Back to the Geelong City Council, like I said, I think almost any move to show acceptance and advocacy for LGBTQ+ is a good thing. However, if you watched a discussion on shows like Sky News’ ‘Paul Murray Live’ this week, you would sense a bit of ‘here we go again’. Panellist like ‘Herald Sun’s’ Rita Panahi attacked Labor again for voting down the proposed plebiscite earlier this year.

The thing is, do gestures like the ones that the Geelong City Council made win hearts? To be honest, I think the answer is no. Pushing ad nauseum, while attacking opponents of things like same – sex marriage, or even the signalling of IDAHOBIT by raising the rainbow flag on a government building isn’t winning anyone over.

So, what can we do?

First thing that comes to mind is… talk. Talk about same – sex marriage, homophobia, biphobia, transphobia, etc. We need to work together to work it out so LGBTQ+ are included and accepted without others feeling unfairly targeted and silenced.

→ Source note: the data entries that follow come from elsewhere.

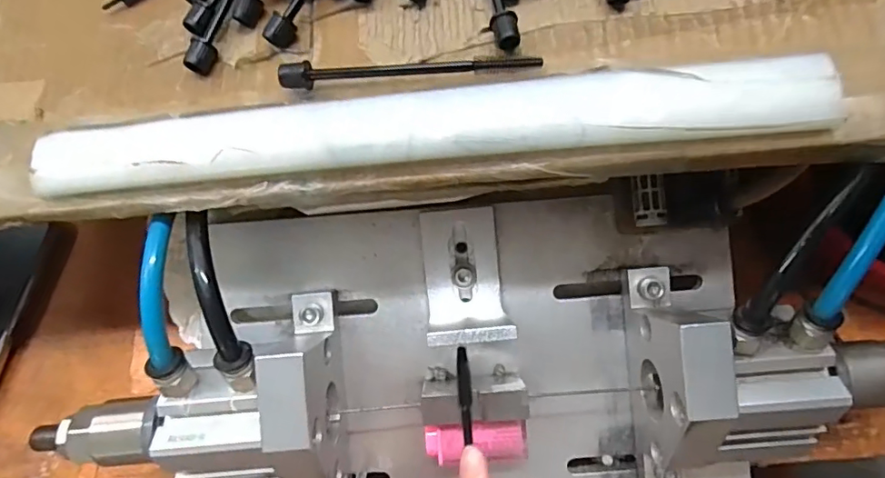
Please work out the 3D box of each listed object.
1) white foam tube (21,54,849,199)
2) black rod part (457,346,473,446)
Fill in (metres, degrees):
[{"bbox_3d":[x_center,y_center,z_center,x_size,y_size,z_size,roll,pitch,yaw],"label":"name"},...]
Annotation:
[{"bbox_3d":[-0.001,-0.040,0.190,0.277,0.018,0.028,-4,67,2],"label":"white foam tube"},{"bbox_3d":[0.010,0.068,0.228,0.006,0.004,0.041,-4,88,2],"label":"black rod part"}]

On a similar point, let LGBTQ+ talk. This is what has frustrated me over the so – called debate on same – sex marriage. On one hand, you have groups like Socialist Alliance running amok making LGBTQ+ look bad, then on the other end, you have conservatives (almost always straight), telling LGBTQ+ to suck it  up and how we should have just had the plebiscite.

There are LGBTQ+ Australians who don’t want same – sex marriage to be legalised, and yet there are those who do and take the debate hard and did have aerious concerns. I think I’ve said before that mental health was a topic that was unfortunately not talked about in the lead up to the vote on the plebiscite until it was too late and the bill was blocked in the Senate. This isn’t about treating LGBTQ+ people as ‘special snowflakes’ or ‘precious petals’, but acknowledging that, because of their circumstances, past trauma or toxic beliefs about gender identity or sexuality, that such people may have needed support in the lead up to the plebiscite.

 

I do any council or other institution who work to make LGBTQ+ people feel secure and included in their area. i do think LGBTQ+ need to be heard. Whether putting a rainbow flag on a government building, even for a week is a way to do it is I think questionable. Let’s hope it doesn’t have the exact opposite effect.